His constant wry observations about what he encounters, from teachers to phonies (the two of course are not mutually exclusive) capture the essence of the eternal teenage experience of alienation.

“Up home we wear a hat like that to shoot deer in, for Chrissake," he said. "That's a deer shooting hat."
"Like hell it is." I took it off and looked at it. I sort of closed one eye, like I was taking aim at it. "This is a people shooting hat," I said. "I shoot people in this hat.”

This whole reading project started when one of my friends said she wanted to read classical books. I found myself thinking about it and then suddenly we were talking about what we should read first. Finally we decided the Catcher in the Rye would be the best, we divided it into parts and then we got started.

Honestly I was really afraid of this book, I mean people write every kind of reviews, some are in love with it, others hate it there are a few in between, I guess you could say this is a divisive book. Then I read the first page and was completely captivated. This was one of the most amazing books I’ve ever read, even if there weren’t a lot of things happening I couldn’t take my eyes away from the lines.

This book is full of slang and there is even some cursing in it but all these things add up somehow and made the book really enjoyable. Salinger wrote this book very well, I usually don’t like classicals that much because of the writing style, either they contain too much landscape description or the text is too hard to get. Considering that this book was from the 50s and still totally understandable I’d say the author made a good job.  

The story tells us a few days of the life of Holden who decides he’ll leave his boarding school and live on his own for a few days, until he has to go home for Christmas break. What damage could it cause? He is already expelled.
We follow his days as he wanders around the city meeting with old “friends” and making new enemies.
This is just three or four days, I don’t exactly know but it was really-really funny leaving aside the depressed narrator. There were many humorous parts, I laughed out loud quite a few times. There isn’t a lot of action on this one but even if it’s mostly about normal stuff, the story never got boring.

“And I have one of those very loud, stupid laughs. I mean if I ever sat behind myself in a movie or something, I'd probably lean over and tell myself to please shut up.” 

Holden was such an incredible character even if he hated everyone and everything.

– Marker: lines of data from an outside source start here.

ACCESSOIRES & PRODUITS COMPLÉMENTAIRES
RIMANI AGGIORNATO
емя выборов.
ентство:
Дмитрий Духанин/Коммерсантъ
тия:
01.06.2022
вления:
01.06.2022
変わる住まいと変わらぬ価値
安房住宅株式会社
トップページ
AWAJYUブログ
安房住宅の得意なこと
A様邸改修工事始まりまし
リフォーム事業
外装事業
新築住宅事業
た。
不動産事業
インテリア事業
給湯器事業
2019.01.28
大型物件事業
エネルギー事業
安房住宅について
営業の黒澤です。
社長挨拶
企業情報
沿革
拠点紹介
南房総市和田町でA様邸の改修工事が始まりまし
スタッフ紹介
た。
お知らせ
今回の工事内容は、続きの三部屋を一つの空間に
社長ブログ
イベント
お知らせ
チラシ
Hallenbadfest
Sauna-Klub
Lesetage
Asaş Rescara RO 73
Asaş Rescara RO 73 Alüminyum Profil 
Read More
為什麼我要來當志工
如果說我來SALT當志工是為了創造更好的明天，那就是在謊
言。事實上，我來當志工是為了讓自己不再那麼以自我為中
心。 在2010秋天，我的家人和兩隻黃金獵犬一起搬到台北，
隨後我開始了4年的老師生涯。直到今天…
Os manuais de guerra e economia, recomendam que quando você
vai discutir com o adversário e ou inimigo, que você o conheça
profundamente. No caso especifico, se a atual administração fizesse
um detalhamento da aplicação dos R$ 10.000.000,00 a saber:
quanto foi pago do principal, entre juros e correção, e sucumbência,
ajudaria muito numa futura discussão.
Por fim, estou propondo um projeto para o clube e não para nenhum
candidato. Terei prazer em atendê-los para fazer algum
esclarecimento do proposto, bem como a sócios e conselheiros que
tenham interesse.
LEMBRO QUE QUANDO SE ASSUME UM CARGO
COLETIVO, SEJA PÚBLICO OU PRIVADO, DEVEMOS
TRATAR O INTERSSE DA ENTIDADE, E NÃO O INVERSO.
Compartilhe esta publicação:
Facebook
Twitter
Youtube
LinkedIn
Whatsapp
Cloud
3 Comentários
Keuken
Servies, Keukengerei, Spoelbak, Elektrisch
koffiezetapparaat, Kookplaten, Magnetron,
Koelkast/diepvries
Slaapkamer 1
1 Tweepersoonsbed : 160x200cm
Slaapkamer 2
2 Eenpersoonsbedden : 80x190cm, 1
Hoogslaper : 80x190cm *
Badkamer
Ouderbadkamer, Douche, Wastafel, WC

“People are always ruining things for you.”

“That killed me.” 

He always called up people and when the time came for the actual meeting he did not feel like it anymore but still he never cancelled it, he rather suffered it through. He was the kind of character who could say a thing in one minute but in the next the exact opposite of it.
Never for a minute think that he was completely heartless or anything, he had loved his little sister, at least most of the time (aww she was such a cutie). 
My favorite thing about this book, about Holden, is that he could think about the most irrational things but still make sense, you eventually started to think about these too.

“When you're dead, they really fix you up. I hope to hell when I do die somebody has sense enough to just dump me in the river or something. Anything except sticking me in a goddam cemetery. People coming and putting a bunch of flowers on your stomach on Sunday, and all that crap. Who wants flowers when you're dead? Nobody.” 

Did I forget to mention that he is half crazy? Let me show a few examples:

“I'd just be the catcher in the rye and all. I know it's crazy, but that's the only thing I'd really like to be. I know it's crazy.” 

“I told her I loved her and all. It was a lie, of course, but the thing is, I meant it when I said it. I'm crazy. I swear to God I am.” 

“That's the terrible part. I swear to God I'm a madman.”

And the most important question throughout the book:
“Where do the ducks go in the winter?” 

All considered this is an extremely funny book which I loved all the way down. :)

The story idea: 5/5
The realisation of the story: 5/5
The characters: 5/5
The cover: - Let's just not say anything about it. 

I'd recommend this to those who aren't allergic to sarcasm and depressed mood.